Die Cloud-Datenplattform Snowflake hat bestätigt, dass sie eine Reihe schwerwiegender Datenlecks bei ihren Kunden untersucht. Die Angriffe werden auf eine gezielte Bedrohungskampagne mit gestohlenen Anmeldedaten zurückgeführt. In einer gemeinsamen Erklärung mit den Cybersicherheitsfirmen CrowdStrike und Mandiant stellte das Unternehmen klar, dass die Vorfälle nicht durch eine Schwachstelle in der eigenen Kernplattform verursacht wurden, sondern durch Angreifer, die gestohlene Anmeldedaten von Kundensystemen nutzten.

Die groß angelegte Kampagne hat Berichten zufolge eine beträchtliche Anzahl von Snowflake-Kunden betroffen. Prominente Opfer wie Ticketmaster und die Santander Bank bestätigten bereits entsprechende Datenkompromittierungen. Der Untersuchung zufolge nutzte der Angreifer Anmeldeinformationen, die er über verschiedene Infostealer-Malware-Varianten erlangt hatte, und zielte auf Benutzerkonten ab, die nicht durch Multi-Faktor-Authentifizierung (MFA) geschützt waren.

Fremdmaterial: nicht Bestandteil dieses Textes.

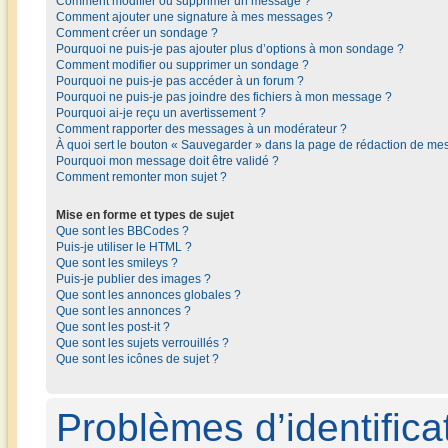
Comment modifier ou supprimer un message ?
Comment ajouter une signature à mes messages ?
Comment créer un sondage ?
Pourquoi ne puis-je pas ajouter plus d’options à mon sondage ?
Comment modifier ou supprimer un sondage ?
Pourquoi ne puis-je pas accéder à un forum ?
Pourquoi ne puis-je pas joindre des fichiers à mon message ?
Pourquoi ai-je reçu un avertissement ?
Comment rapporter des messages à un modérateur ?
À quoi sert le bouton « Sauvegarder » dans la page de rédaction de me
Pourquoi mon message doit être validé ?
Comment remonter mon sujet ?
Mise en forme et types de sujet
Que sont les BBCodes ?
Puis-je utiliser le HTML ?
Que sont les smileys ?
Puis-je publier des images ?
Que sont les annonces globales ?
Que sont les annonces ?
Que sont les post-it ?
Que sont les sujets verrouillés ?
Que sont les icônes de sujet ?
Problèmes d’identificat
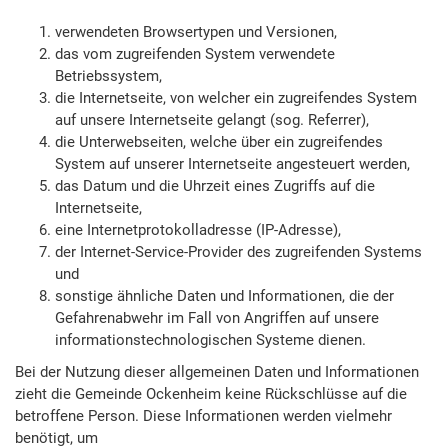
verwendeten Browsertypen und Versionen,
das vom zugreifenden System verwendete
Betriebssystem,
die Internetseite, von welcher ein zugreifendes System
auf unsere Internetseite gelangt (sog. Referrer),
die Unterwebseiten, welche über ein zugreifendes
System auf unserer Internetseite angesteuert werden,
das Datum und die Uhrzeit eines Zugriffs auf die
Internetseite,
eine Internetprotokolladresse (IP-Adresse),
der Internet-Service-Provider des zugreifenden Systems
und
sonstige ähnliche Daten und Informationen, die der
Gefahrenabwehr im Fall von Angriffen auf unsere
informationstechnologischen Systeme dienen.
Bei der Nutzung dieser allgemeinen Daten und Informationen
zieht die Gemeinde Ockenheim keine Rückschlüsse auf die
betroffene Person. Diese Informationen werden vielmehr
benötigt, um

Snowflake gab an, rund 165 potenziell betroffene Kunden identifiziert und benachrichtigt zu haben. Das Unternehmen arbeitet nun aktiv mit den Betroffenen zusammen, um deren Konten zu sichern, und fordert alle seine Kunden dringend auf, umgehend MFA zu implementieren und ihre Sicherheitsprotokolle zu überprüfen. Der Vorfall unterstreicht eine kritische Schwachstelle in der Cloud-Lieferkette: Selbst wenn die zentrale Plattform sicher ist, hängt die Sicherheit des gesamten Ökosystems vom Verhalten jedes einzelnen Kunden ab.

Der Datendiebstahl ist eindringliche Mahnung für die anhaltende Bedrohung durch den Diebstahl von Zugangsdaten und die zentrale Bedeutung eines robusten Identitäts- und Zugriffsmanagements. Da Unternehmen zunehmend sensible Daten in Cloud-Umgebungen migrieren, unterstreicht dieser Vorfall die gemeinsame Verantwortung von Anbietern und Kunden für den Schutz der digitalen Grenzen.